Pienso que en las circunstancias actuales de México necesitamos de la adhocracia. Más allá de nuestra adolescente democracia —con la valiosa alternancia en el poder que hemos vivido las últimas décadas— es muy importante el trabajo en común y el entendimiento entre agentes sociales.
Siguiendo la raíz de esta extraña palabra podemos inferir su sentido. Los proyectos ad hoc requieren adaptación. El objetivo es claro, pero se requiere la coordinación de procesos, personas y estructuras para colaborar. El poder queda en manos de quien tiene los conocimientos o la experiencia y no únicamente en la autoridad formal.
En el pasado sismo de septiembre la sociedad mexicana tomó por momentos una configuración adhocrática. No importaba el puesto, la condición o manera de pensar de las personas, sino coordinarse de la mejor manera posible para ayudar. Algunas plataformas digitales como Waze y Airbnb contienen elementos adhocráticos que permiten la colaboración y la confianza.
Como todo, las adhocracias tienen también desventajas.
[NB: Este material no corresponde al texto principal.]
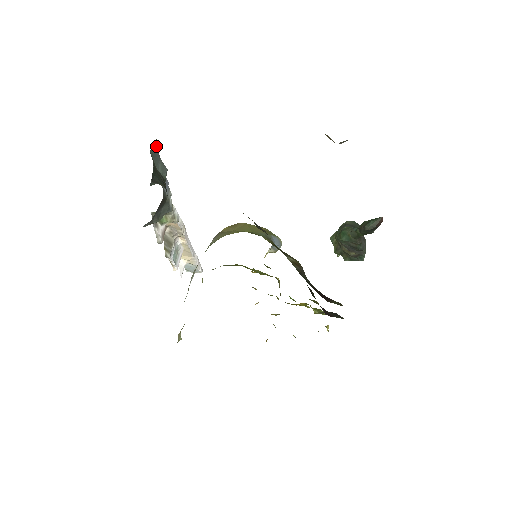
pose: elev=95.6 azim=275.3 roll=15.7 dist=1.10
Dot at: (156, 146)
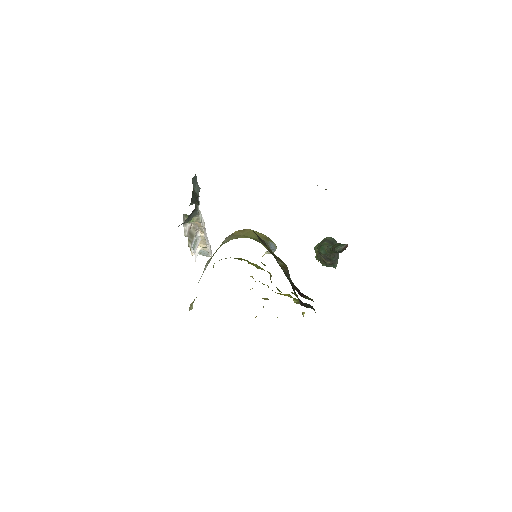
Dot at: occluded
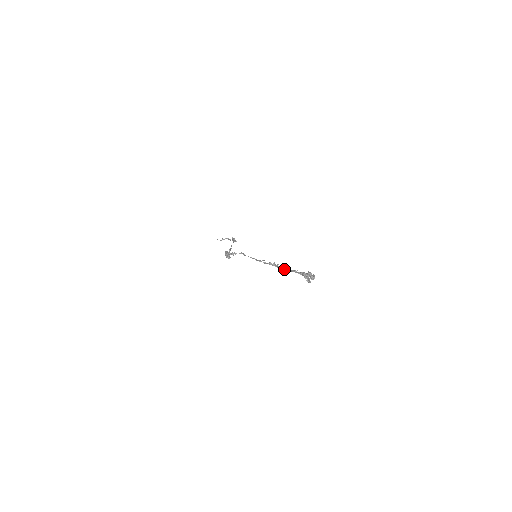
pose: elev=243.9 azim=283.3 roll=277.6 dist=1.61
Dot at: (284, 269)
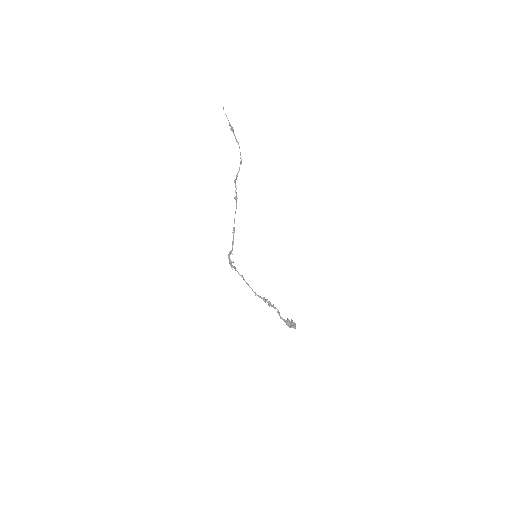
Dot at: occluded
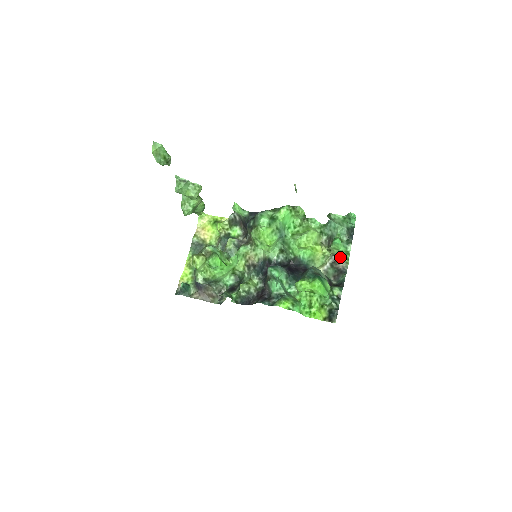
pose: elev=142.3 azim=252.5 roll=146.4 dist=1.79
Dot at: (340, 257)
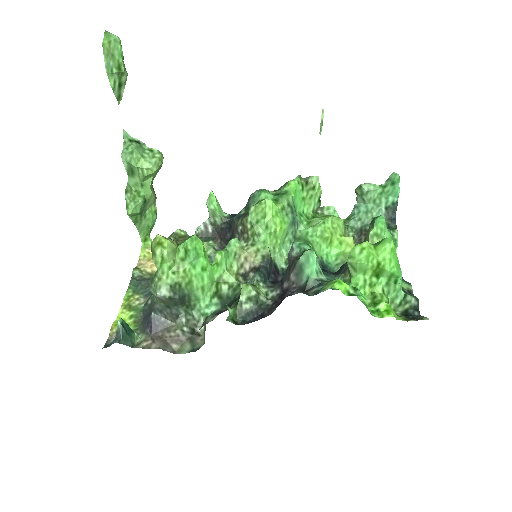
Dot at: occluded
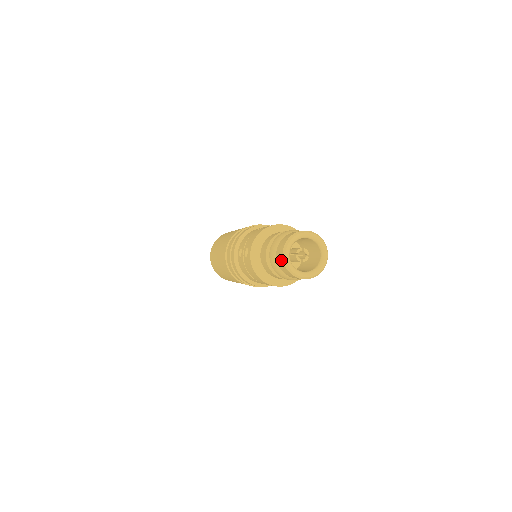
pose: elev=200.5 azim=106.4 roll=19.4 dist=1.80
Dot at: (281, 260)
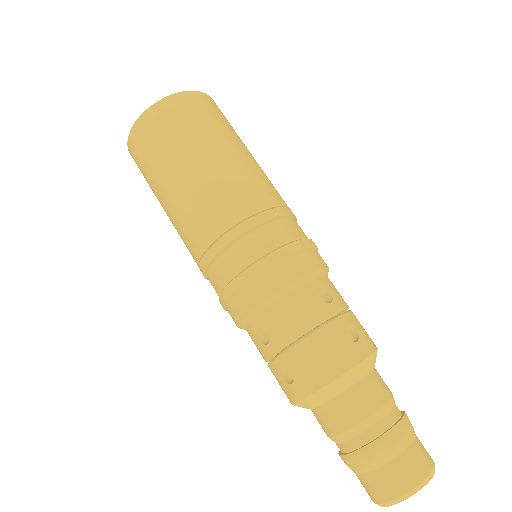
Dot at: (372, 497)
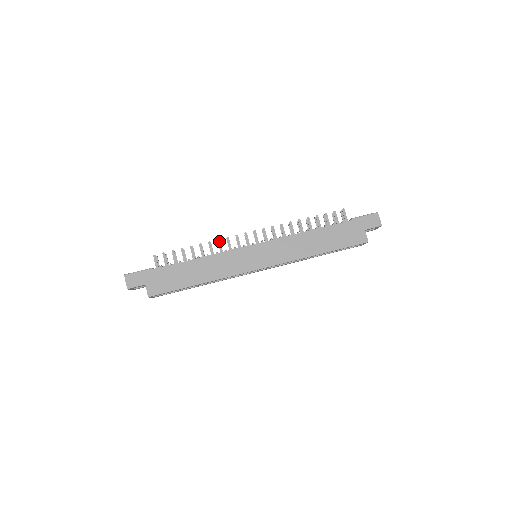
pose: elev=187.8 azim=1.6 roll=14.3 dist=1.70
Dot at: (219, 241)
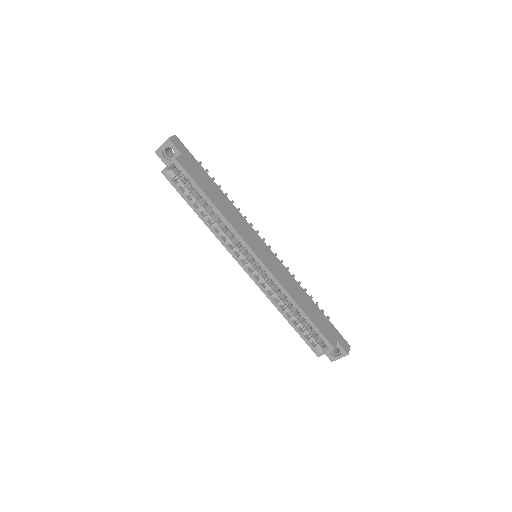
Dot at: (246, 217)
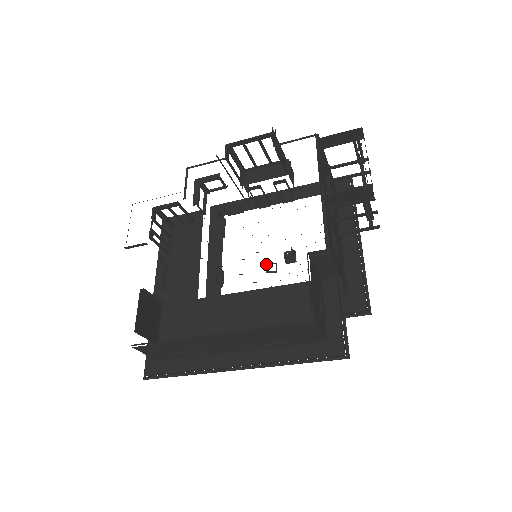
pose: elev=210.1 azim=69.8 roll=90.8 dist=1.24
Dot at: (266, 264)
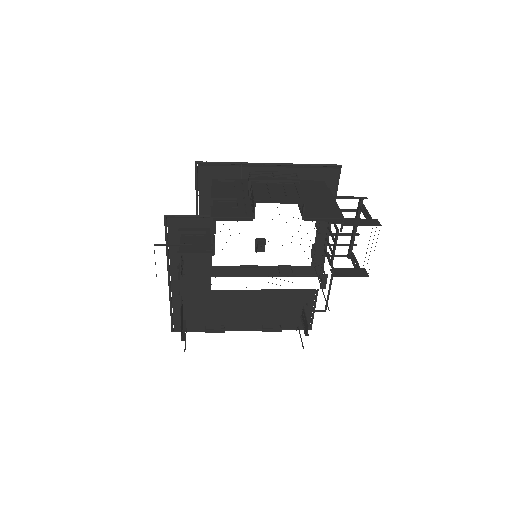
Dot at: occluded
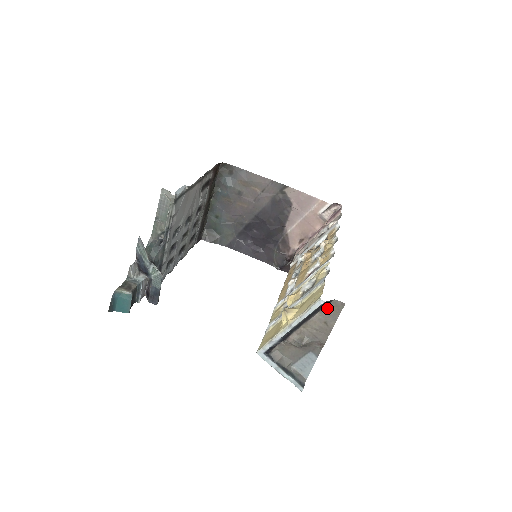
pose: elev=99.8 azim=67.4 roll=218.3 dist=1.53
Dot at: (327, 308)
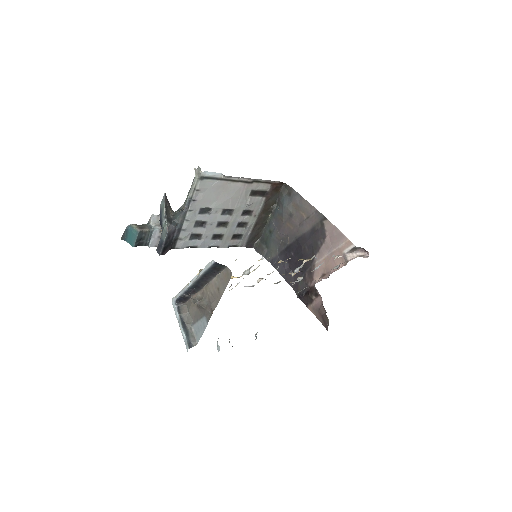
Dot at: (222, 274)
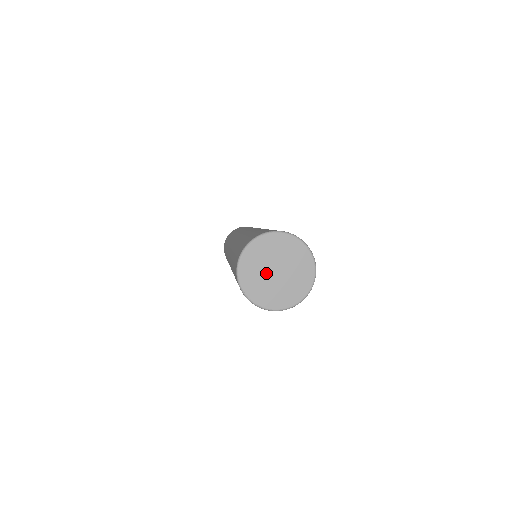
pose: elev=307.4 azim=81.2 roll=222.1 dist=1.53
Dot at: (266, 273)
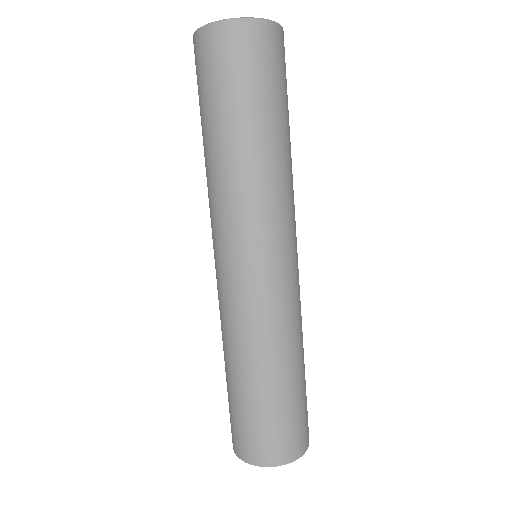
Dot at: occluded
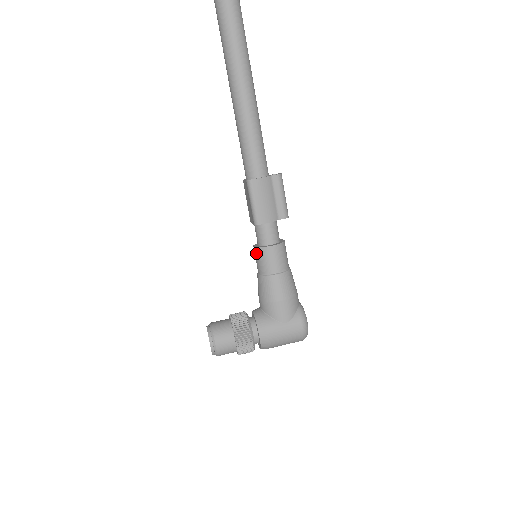
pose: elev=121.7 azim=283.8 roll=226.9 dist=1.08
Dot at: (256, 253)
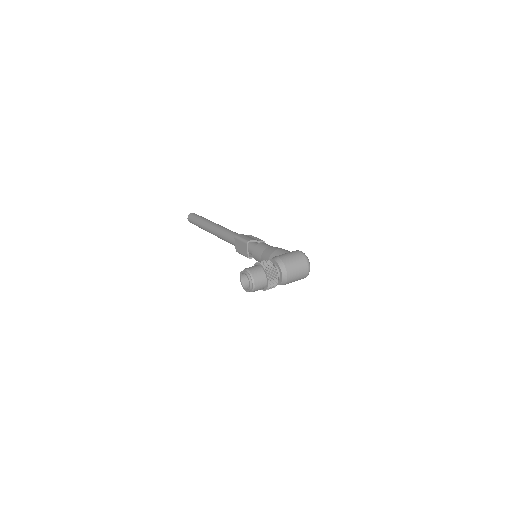
Dot at: (254, 252)
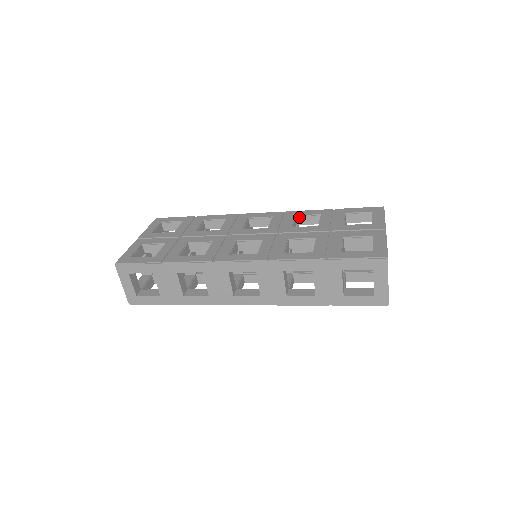
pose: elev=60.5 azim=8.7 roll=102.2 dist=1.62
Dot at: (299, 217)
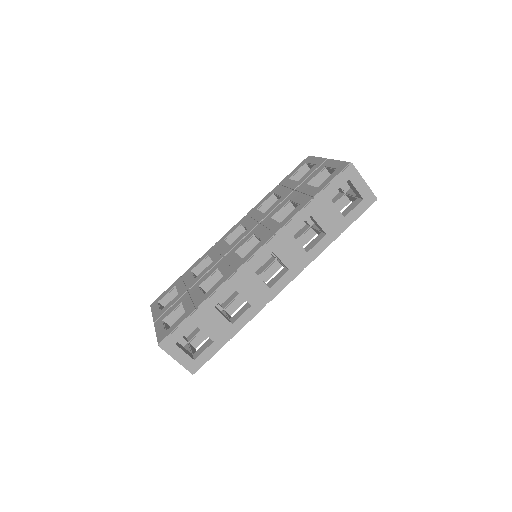
Dot at: (260, 208)
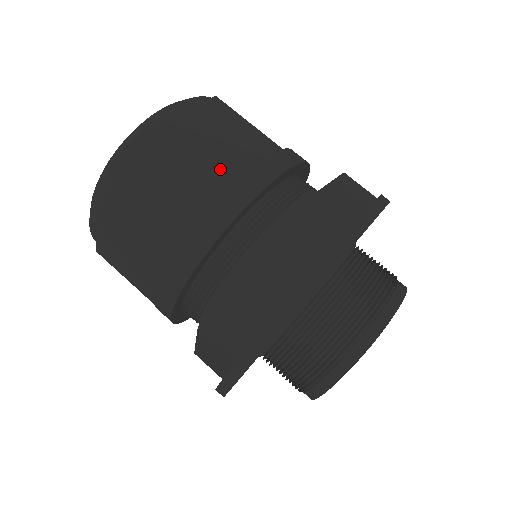
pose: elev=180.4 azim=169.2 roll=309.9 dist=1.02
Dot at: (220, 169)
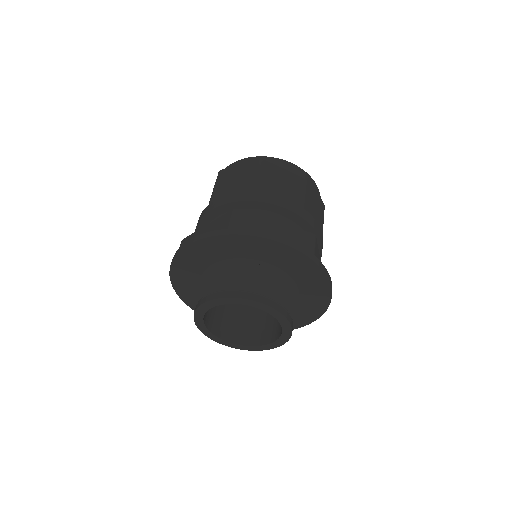
Dot at: (306, 204)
Son más difíciles de operar y posiblemente más costosas. No es fácil conseguir economías de escala. Por tanto, no deben usarse en todo y para todo, sino en proyectos complejos y dinámicos que requieran la participación de expertos. Naturalmente, los líderes sociales saben combinar distintas configuraciones, según los escenarios políticos y sociales, y para ello se requiere un importante grado de prudencia.
Ojalá nuestra democracia siga madurando. Esperemos que se fortalezca. Sin embargo, por la complejidad actual, no parece suficiente. En muchos proyectos de nuestro país se requieren estructuras adhocráticas que involucren agentes públicos, privados, sociales, que integren voluntades y expertices, que miren por objetivos conjuntos.
En las primeras semanas posteriores a las elecciones, ha sido muy reconfortante observar que se ha experimentado una cierta unidad, basada en las declaraciones y voluntades de los más importantes agentes sociales. Sin embargo, la unidad no será fácil de mantener con el tiempo. Es compleja pues en el fondo no se trata de algo yuxtapuesto, sino como una convicción cultural y estructural. En ese sentido funciona la adhocracia. Se necesitan equipos multidisciplinarios que trabajen en proyectos complejos. Se requiere capacidad de adaptación. Se precisa flexibilidad. Es fundamental la capacidad de escuchar. No menos importante la habilidad de valorar los talentos de distintas personas. Para salir adelante es necesario sacrificar ambiciones y agendas personales y sumarse para apuntalar el bien común.